- **Textauszug**:

====

Fall Safia S. beunruhigt Eltern

Kinderleicht ist es der 15-Jährigen Safia S. gelungen, bis zur türkisch-syrischen Grenze zu reisen. Sie wollte sich in Syrien der Terrormiliz IS anschließen. Eltern fühlen sich oft hilflos, wenn sich Kinder und Jugendliche radikalisieren. Sind sei einmal auf dem Weg, sind sie schwer zu stoppen. Eltern müssen schon früher Hilfe suchen.

====

- **Arbeitsauftrag**: Wie lässt sich der Artikel über den Fall Safia S. im Anschluss an seinen letzten Satz fortführen?

====

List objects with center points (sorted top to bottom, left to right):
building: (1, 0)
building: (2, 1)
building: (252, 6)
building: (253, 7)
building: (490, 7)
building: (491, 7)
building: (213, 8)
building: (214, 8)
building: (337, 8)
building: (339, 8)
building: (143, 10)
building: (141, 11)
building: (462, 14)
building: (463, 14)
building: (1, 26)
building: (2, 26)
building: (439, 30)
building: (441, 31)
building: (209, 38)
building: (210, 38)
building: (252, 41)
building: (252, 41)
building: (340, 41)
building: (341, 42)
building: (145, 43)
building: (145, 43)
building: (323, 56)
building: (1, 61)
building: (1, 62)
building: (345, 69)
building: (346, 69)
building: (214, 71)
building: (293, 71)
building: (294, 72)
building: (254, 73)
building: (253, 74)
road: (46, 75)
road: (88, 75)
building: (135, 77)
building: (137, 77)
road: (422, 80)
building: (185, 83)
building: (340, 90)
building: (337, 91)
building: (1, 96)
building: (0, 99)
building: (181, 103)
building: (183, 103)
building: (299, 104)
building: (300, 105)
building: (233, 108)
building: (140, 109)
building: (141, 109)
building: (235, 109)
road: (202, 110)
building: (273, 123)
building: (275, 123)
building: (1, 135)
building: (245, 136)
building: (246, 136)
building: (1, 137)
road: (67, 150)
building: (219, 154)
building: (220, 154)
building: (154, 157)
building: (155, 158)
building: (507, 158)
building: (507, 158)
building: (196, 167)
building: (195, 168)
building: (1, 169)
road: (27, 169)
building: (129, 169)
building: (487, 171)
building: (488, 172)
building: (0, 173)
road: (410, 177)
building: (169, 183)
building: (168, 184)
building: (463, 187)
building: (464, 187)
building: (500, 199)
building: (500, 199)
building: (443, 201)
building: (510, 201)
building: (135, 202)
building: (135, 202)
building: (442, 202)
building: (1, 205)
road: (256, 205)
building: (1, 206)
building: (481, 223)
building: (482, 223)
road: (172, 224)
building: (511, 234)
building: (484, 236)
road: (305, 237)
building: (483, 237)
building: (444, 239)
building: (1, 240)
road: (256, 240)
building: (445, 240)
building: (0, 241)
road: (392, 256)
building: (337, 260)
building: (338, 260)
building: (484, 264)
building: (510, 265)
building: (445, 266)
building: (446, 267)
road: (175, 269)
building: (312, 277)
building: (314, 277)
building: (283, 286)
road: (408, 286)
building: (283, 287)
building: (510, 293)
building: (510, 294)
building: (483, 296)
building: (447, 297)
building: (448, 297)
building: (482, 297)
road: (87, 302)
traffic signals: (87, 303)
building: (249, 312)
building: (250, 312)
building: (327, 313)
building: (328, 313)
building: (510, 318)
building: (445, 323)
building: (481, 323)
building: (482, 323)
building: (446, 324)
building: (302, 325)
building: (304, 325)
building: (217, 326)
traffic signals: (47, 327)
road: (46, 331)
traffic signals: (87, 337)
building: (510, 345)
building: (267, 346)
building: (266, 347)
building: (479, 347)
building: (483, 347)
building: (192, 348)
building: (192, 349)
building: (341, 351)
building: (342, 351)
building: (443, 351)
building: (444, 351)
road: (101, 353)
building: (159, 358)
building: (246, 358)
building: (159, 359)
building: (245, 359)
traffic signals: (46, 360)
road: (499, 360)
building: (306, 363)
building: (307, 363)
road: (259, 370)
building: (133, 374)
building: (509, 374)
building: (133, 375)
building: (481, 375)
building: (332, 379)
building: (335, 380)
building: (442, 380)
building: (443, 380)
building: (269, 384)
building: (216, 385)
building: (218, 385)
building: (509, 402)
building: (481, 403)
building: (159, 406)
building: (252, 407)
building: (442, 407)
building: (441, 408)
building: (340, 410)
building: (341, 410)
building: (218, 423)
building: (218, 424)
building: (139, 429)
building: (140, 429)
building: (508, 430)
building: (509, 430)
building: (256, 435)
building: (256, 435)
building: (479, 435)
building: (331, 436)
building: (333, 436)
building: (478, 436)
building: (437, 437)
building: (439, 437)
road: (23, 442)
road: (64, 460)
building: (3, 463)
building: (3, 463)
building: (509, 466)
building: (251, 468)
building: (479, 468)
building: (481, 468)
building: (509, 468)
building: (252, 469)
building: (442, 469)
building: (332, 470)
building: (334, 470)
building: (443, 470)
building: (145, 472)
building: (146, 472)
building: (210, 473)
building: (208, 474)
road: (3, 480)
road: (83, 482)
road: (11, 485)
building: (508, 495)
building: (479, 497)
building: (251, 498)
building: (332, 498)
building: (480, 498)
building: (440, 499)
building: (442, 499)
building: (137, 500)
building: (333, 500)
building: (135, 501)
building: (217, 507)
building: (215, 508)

====

- **Antwort zur Aufgabe**:
Es ist ein Gefühl von Ohnmacht: Bei Eltern islamisch radikalisierter Jugendlicher wächst die Sorge vor einer heimlichen Ausreise der Kinder nach Syrien, seitdem Dutzende junge Leute aus Deutschland sich dort der IS-Terrormiliz angeschlossen haben. Einmal aufgebrochen, lassen sich die Jugendlichen nur noch schwer stoppen – so wie es der Mutter der jugendlichen Safia S. gelungen ist, die sich von diesem Donnerstag an wegen einer Messerattacke auf einen Polizisten im IS-Auftrag in Celle vor Gericht verantworten muss. Auf bloße Befürchtungen von Angehörigen hin können die Behörden eine mögliche Ausreise so leicht nicht blockieren.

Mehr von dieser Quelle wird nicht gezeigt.